Come argomentato da più di uno degli interventi, la lente intersezionale deve cominciare a essere utilizzata sin dalla raccolta dei dati, poiché la discriminazione inizia già a questo livello, quando le categorie marginalizzate non vengono nemmeno prese in considerazione. Ad esempio, leggendo il volume scopriamo che, nell’ambito della salute, alle donne non vengono diagnosticate per tempo alcune patologie perché i modelli maschili sono sovrarappresentati in letteratura. Nella rappresentazione audiovisiva, invece, si tende ad analizzare i dati prendendo in considerazione la media invece che prestare attenzione alle anomalie; non si pensa al contesto: chi ha raccolto quei dati e perché? Viene tenuto conto del privilegio? «Questa è l’illusione sociale della rappresentazione», scrive Pierri, «che quanto rappresentato costituisca la sola possibile interezza e giustezza del mondo».
Benché ogni capitolo si concentri su un tema specifico, procedendo nella lettura ci si accorge sempre più di come i diversi aspetti siano in realtà correlati e dipendenti. Lo si evince subito nelle parole di Belle di faccia, che nel capitolo dedicato alla grassofobia parlano delle sue origini:
«La lotta alla grassofobia è profondamente intersezionale non solo perché le persone grasse esistono in ogni gruppo marginalizzato, ma anche perché le origini storiche del disprezzo per il grasso sono profondamente legate al razzismo e al classismo».
Lo ripete Francesca Anelli parlando di classismo:
«Oggi l’80% della disuguaglianza dipende dal Paese in cui si nasce e non dalle differenze di reddito e ricchezza al suo interno; ciò significa che il classismo si lega a doppio filo alle dinamiche di sfruttamento colonialiste e post-colonialiste in atto».

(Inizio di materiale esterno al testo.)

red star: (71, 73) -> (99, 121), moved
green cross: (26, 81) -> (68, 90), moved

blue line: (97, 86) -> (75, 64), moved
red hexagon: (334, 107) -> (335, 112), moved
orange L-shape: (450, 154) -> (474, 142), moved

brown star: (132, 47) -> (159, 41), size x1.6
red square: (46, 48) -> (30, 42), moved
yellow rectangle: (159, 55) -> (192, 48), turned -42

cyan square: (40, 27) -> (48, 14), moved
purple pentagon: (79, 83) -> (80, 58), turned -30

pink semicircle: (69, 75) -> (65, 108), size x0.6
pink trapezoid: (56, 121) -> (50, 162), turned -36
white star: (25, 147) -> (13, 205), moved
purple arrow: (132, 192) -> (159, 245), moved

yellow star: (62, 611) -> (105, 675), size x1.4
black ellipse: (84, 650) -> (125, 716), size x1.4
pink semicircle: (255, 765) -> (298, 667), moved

Ed è un tema centrale anche per Arianna Latini nel suo saggio su sport e stereotipi:
«L’ostacolo all’inclusione e alla parità più difficile da superare è dovuto in larga parte alla centralità del corpo. Non si può prescindere dal corpo in quanto l’affermazione nello sport è innanzitutto fisica. Ma i fisici, come le persone, sono tanti e tutti diversi».

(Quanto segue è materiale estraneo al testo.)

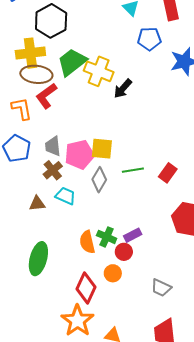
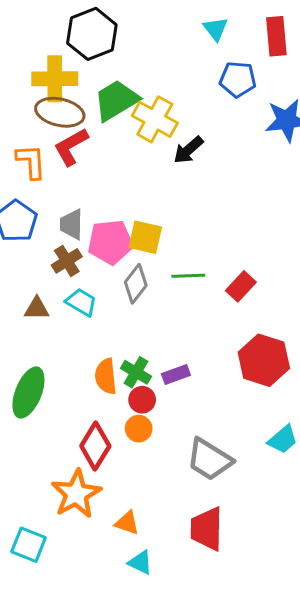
red circle: (124, 252) -> (142, 400), moved
gray trapezoid: (161, 288) -> (209, 459), size x1.5

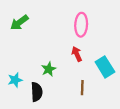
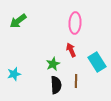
green star: (49, 69) -> (53, 64), moved
black semicircle: (37, 92) -> (56, 85), moved

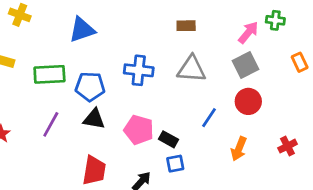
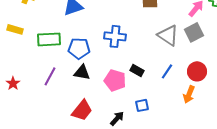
gray triangle: (191, 69) -> (168, 35), moved, turned 30
red circle: (248, 101) -> (197, 71), moved
black rectangle: (168, 139) -> (137, 70), moved
red trapezoid: (94, 170) -> (82, 110), turned 30

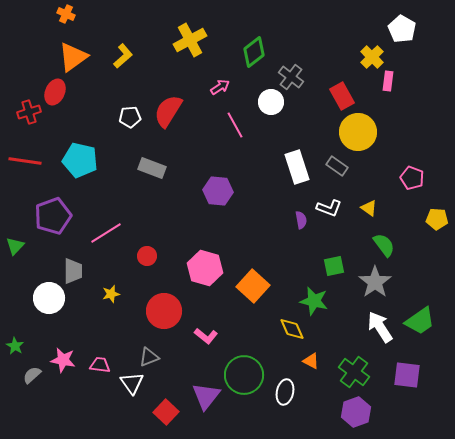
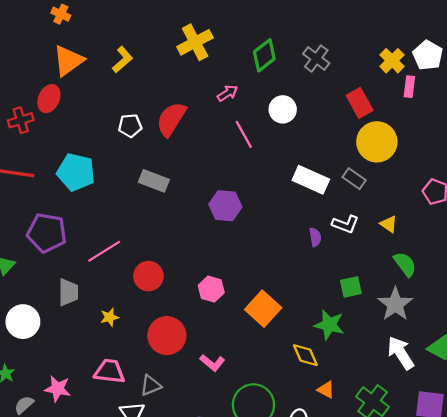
white pentagon: (402, 29) -> (428, 55), moved
gray cross: (291, 77) -> (316, 59), moved
white rectangle: (297, 167) -> (311, 180), turned -48
purple pentagon: (53, 216) -> (47, 233), turned 30
red circle: (147, 256) -> (148, 276), size x1.4
pink hexagon: (205, 268) -> (211, 289), size x0.7
white circle: (49, 298) -> (23, 322), moved
pink trapezoid: (100, 365) -> (110, 371), moved, size x1.4

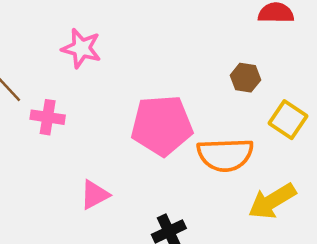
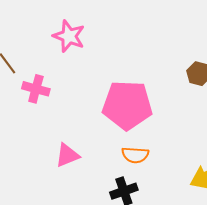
orange semicircle: (225, 155) -> (135, 155), moved, size x0.6

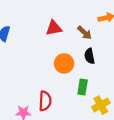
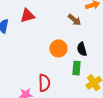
red triangle: (54, 28) -> (27, 16), moved
black semicircle: (90, 56) -> (82, 49), moved

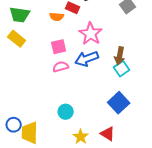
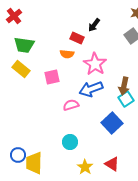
orange semicircle: (57, 17) -> (67, 54), moved
pink square: (59, 47) -> (52, 77), moved
pink semicircle: (61, 67) -> (71, 105), moved
blue square: (119, 103) -> (112, 123), moved

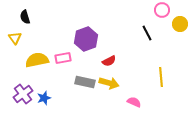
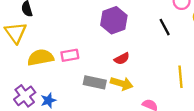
yellow triangle: (15, 38) -> (16, 33), size x1.5
purple hexagon: (86, 39) -> (114, 20), moved

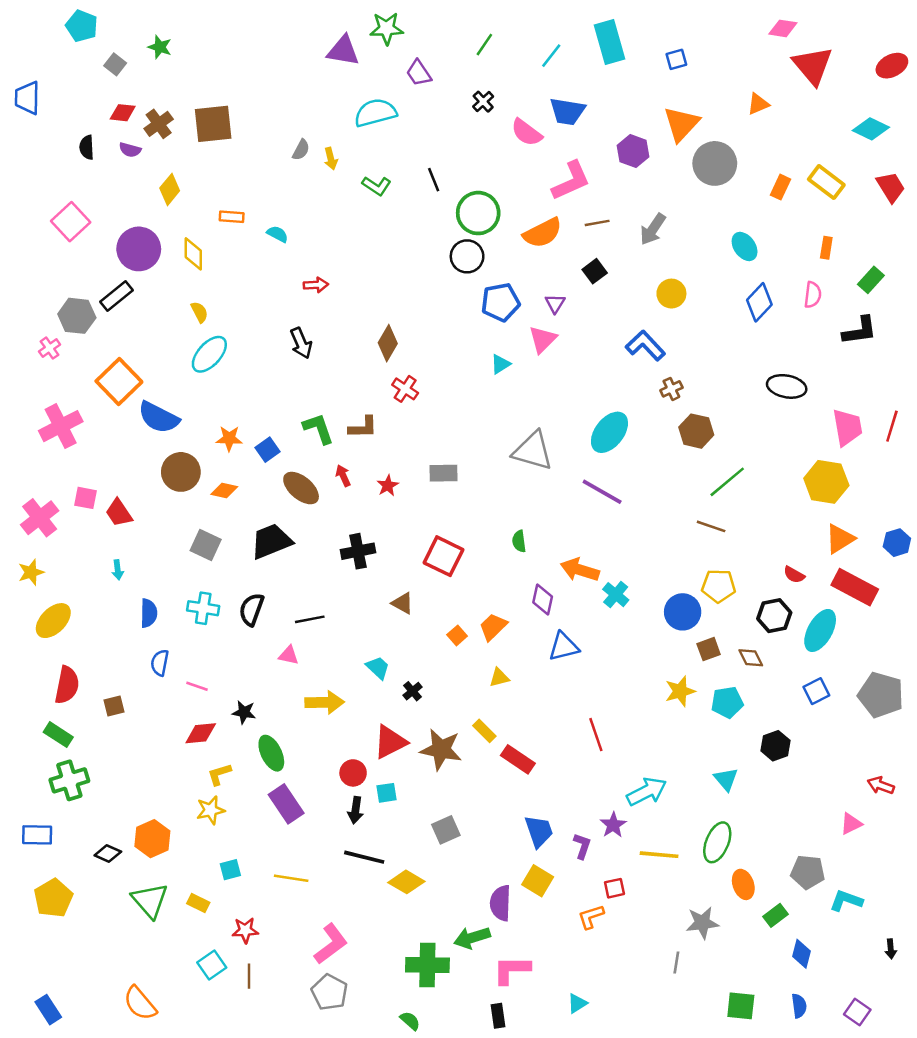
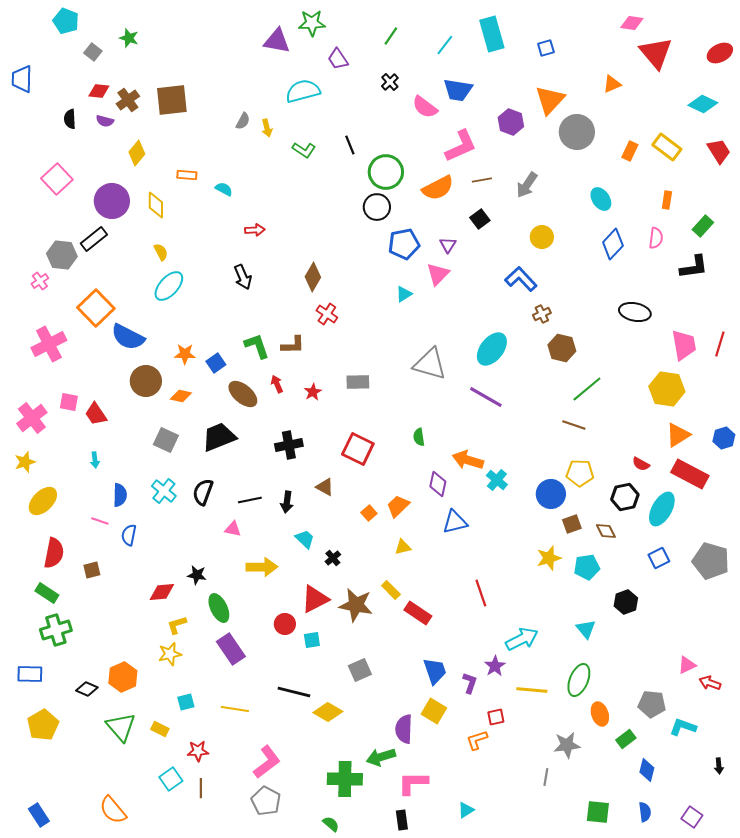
cyan cross: (203, 608) -> (164, 491), turned 30
pink line: (197, 686) -> (100, 521), moved
red arrow: (881, 785) -> (710, 683), moved
black arrow: (356, 810) -> (287, 502), moved

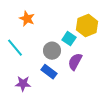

Anche questo è femminismo è un libro plurale, chiaro e ben documentato: il libro perfetto da regalare a chi si sta approcciando al femminismo, o a chi lo considera una battaglia tutta femminile che non ha risvolti sul resto della società. Leggendo i saggi che compongono questa raccolta, a chi sposa quest’ultima argomentazione verrà come minimo qualche dubbio.